Local Native history reflects the violence and oppression that was spawned by the notions of imminent domain, western expansion, land bridges, and colonialism. Since contact Native peoples were forced to live apart in segregated communities. Locally tribal peoples were left to reclaim their pre-contact lives while luckily also continuing to live in their ancestral homelands. The land here is mountainous and rugged. The survivors rebuilt culturally, physically and spiritually as best tas was possible at ancient village sites located on the Smith, the Scott, the Klamath, the Salmon, the Trinity, the New and Eel rivers and the many creeks and streams, some of which flow as large as rivers in wintertime.

Today Fixing the Earth is the descriptive name for the annual and bi-annual local ceremonial practice during which the natural world is remade. It is ancient in origin and currently practiced by many. The primary purpose of the rituals and ceremonies is to remake, to repair, and reset the earth onto its prop (in the sense of a boat being moored to a post). A cycle of creation stories defines the act as the way to rid the world of sickness, to put the natural world into balance, to honor the ancestors, and to ritually remake the natural world according to original instructions handed down over the generations. The White Deerskin dance is a major World Renewal ceremony. The albino deer are present-day reminders of the spiritual world and our connections with that world. The woodpecker scarlet headdresses and baskets of the Jump Dance allow us to affirm our connection with the other side.
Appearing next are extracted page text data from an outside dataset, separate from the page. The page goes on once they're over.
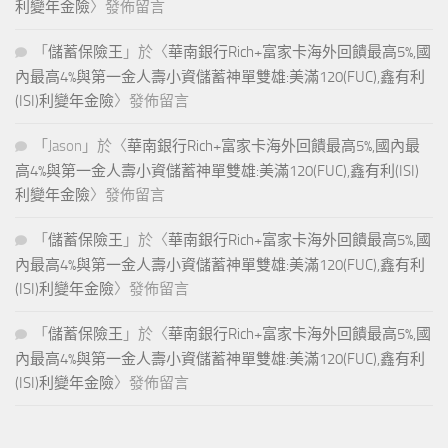
利變年金險
〉發佈留言
「
儲蓄保險王
」於〈
華南銀行Rich+富家卡海外回饋最高5%,國
內最高4%與第一金人壽小資儲蓄神單雙雄:美滿120(FUC),鑫有利
(ISI)利變年金險
〉發佈留言
「
Jason
」於〈
華南銀行Rich+富家卡海外回饋最高5%,國內最
高4%與第一金人壽小資儲蓄神單雙雄:美滿120(FUC),鑫有利(ISI)
利變年金險
〉發佈留言
「
儲蓄保險王
」於〈
華南銀行Rich+富家卡海外回饋最高5%,國
內最高4%與第一金人壽小資儲蓄神單雙雄:美滿120(FUC),鑫有利
(ISI)利變年金險
〉發佈留言
「
儲蓄保險王
」於〈
華南銀行Rich+富家卡海外回饋最高5%,國
內最高4%與第一金人壽小資儲蓄神單雙雄:美滿120(FUC),鑫有利
(ISI)利變年金險
〉發佈留言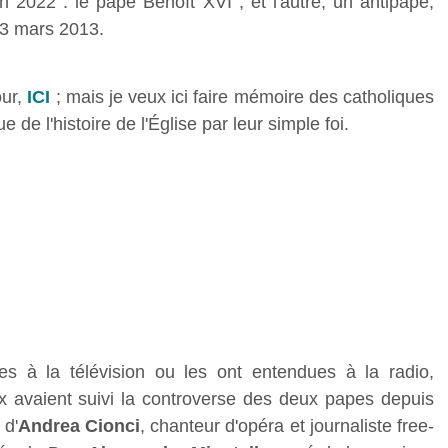
n 2022 : le pape Benoît XVI ; et l'autre, un antipape,
13 mars 2013.
our,
ICI
; mais je veux ici faire mémoire des catholiques
e de l'histoire de l'Église par leur simple foi.
s à la télévision ou les ont entendues à la radio,
x avaient suivi la controverse des deux papes depuis
 d'
Andrea Cionci
, chanteur d'opéra et journaliste free-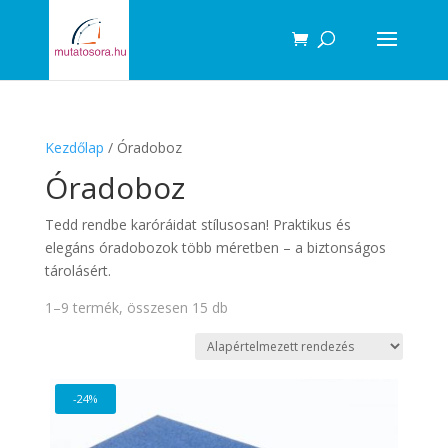
Products
search
Kezdőlap
/ Óradoboz
Óradoboz
Tedd rendbe karóráidat stílusosan! Praktikus és
elegáns óradobozok több méretben – a biztonságos
tárolásért.
1–9 termék, összesen 15 db
-24%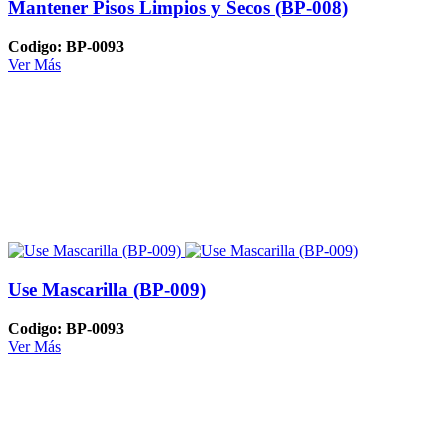
Mantener Pisos Limpios y Secos (BP-008)
Codigo: BP-0093
Ver Más
Use Mascarilla (BP-009)
Codigo: BP-0093
Ver Más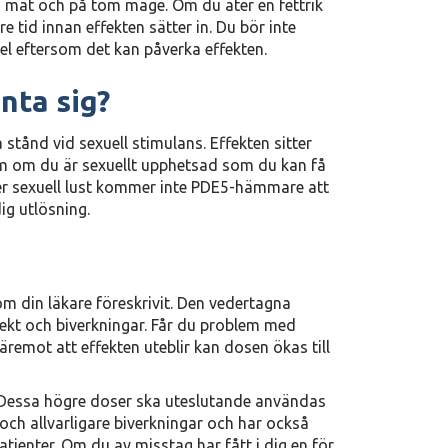
ed mat och på tom mage. Om du äter en fettrik
e tid innan effekten sätter in. Du bör inte
l eftersom det kan påverka effekten.
nta sig?
a stånd vid sexuell stimulans. Effekten sitter
om om du är sexuellt upphetsad som du kan få
ner sexuell lust kommer inte PDE5-hämmare att
ig utlösning.
m din läkare föreskrivit. Den vedertagna
ekt och biverkningar. Får du problem med
remot att effekten uteblir kan dosen ökas till
 Dessa högre doser ska uteslutande användas
och allvarligare biverkningar och har också
patienter. Om du av misstag har fått i dig en för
Fixing the Earth: NOW! is the beginning of a process to periodically challenge our local Native artists to look to our principal indigenous spiritual belief for inspiration. The curators wonder ‘what might artists come up with when challenged to create artwork that was motivated by the fix the earth philosophy? Can the Fixing the Earth sensibility be conveyed? Are there universal aspects that resonate with the local, non-Native audiences?’ Only time can tell.